(Transcribed page contents)
::::

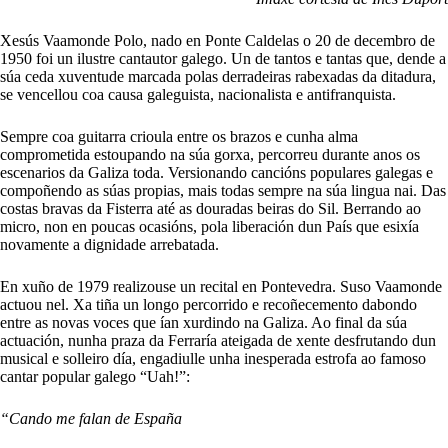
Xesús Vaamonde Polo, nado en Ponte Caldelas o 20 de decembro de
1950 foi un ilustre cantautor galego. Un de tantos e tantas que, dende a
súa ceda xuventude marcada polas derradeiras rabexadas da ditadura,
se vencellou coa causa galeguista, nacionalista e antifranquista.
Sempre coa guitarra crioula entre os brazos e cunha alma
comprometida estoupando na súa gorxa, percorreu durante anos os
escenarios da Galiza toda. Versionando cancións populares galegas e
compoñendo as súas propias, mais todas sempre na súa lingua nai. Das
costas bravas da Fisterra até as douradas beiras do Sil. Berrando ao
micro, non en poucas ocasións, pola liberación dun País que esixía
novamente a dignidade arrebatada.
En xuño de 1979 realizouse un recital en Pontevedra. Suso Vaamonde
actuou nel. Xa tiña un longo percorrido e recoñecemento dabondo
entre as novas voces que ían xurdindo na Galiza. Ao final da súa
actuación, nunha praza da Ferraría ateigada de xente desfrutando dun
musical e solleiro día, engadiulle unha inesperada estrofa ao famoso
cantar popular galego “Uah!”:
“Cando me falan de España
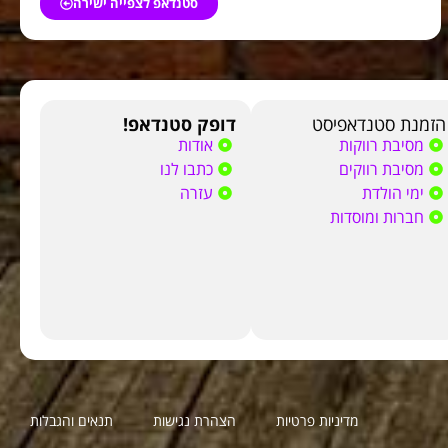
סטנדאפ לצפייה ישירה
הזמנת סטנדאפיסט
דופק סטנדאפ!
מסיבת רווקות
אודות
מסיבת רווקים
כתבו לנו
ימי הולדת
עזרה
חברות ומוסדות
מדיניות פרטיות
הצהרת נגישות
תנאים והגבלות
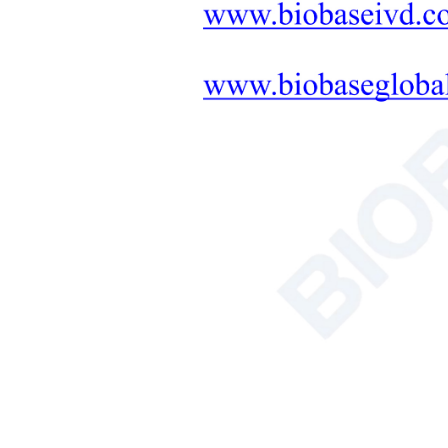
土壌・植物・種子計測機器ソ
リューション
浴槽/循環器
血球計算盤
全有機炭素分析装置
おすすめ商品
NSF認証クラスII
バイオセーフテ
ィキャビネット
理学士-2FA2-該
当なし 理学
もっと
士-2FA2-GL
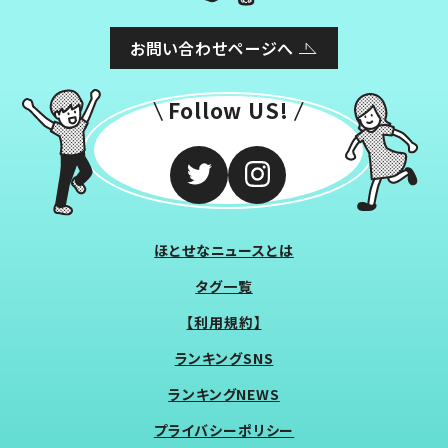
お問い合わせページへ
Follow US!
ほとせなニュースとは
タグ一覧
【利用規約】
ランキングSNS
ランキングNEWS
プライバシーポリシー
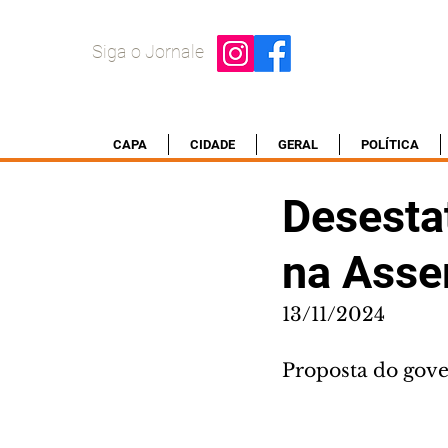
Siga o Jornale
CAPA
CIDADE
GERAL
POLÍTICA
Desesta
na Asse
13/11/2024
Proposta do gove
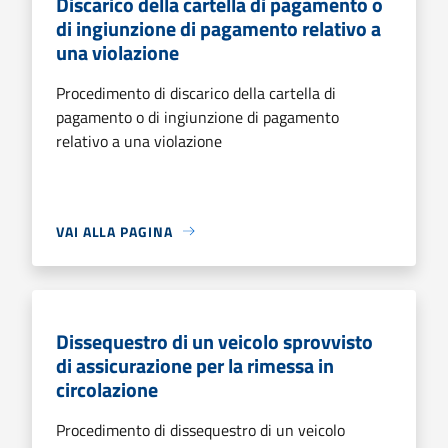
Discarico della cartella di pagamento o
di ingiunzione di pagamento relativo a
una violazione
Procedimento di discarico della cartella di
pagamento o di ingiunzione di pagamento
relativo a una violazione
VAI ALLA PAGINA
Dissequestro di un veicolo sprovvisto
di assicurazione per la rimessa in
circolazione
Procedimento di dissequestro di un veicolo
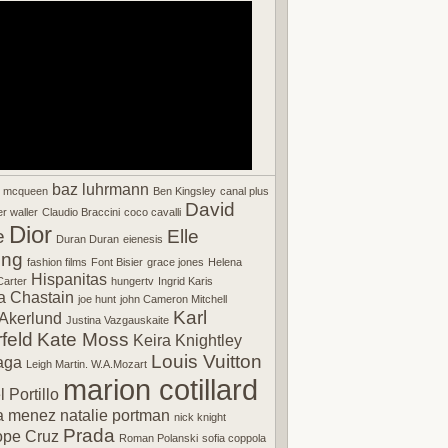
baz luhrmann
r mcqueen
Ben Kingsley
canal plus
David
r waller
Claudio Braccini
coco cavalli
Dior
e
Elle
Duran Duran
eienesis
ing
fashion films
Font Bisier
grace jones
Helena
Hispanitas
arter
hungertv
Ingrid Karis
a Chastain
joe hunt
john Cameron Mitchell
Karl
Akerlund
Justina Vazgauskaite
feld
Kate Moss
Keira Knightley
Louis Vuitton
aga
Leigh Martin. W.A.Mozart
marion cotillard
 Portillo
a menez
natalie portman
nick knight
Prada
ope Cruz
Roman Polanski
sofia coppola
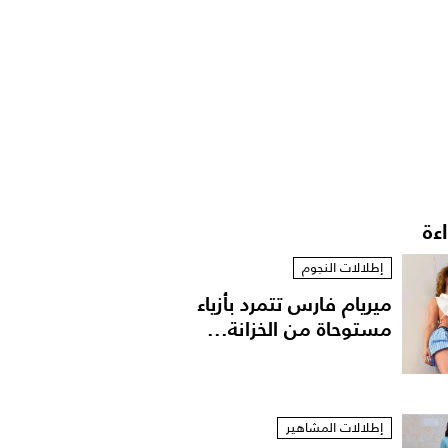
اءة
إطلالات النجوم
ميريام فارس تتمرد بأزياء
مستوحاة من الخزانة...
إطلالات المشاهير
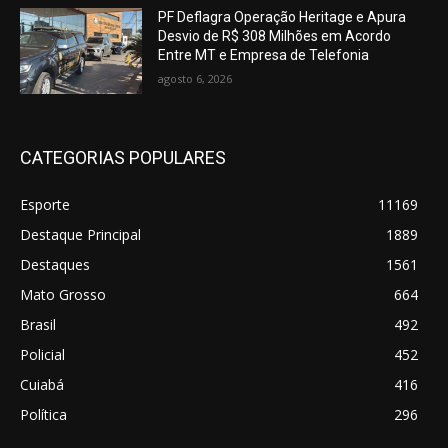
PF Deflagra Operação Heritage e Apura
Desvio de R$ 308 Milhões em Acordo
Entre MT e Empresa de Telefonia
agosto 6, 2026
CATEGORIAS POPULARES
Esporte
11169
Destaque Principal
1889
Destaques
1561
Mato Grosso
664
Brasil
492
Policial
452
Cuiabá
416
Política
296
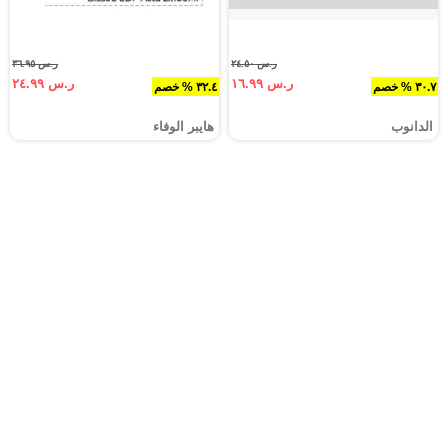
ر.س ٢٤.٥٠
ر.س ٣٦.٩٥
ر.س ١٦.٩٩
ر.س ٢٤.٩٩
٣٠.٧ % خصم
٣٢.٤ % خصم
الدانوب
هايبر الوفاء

::::

(Job)
For each line in the data that holds the word "ingiunzione", copy the line.

(Your response)
di ingiunzione di pagamento relativo a
pagamento o di ingiunzione di pagamento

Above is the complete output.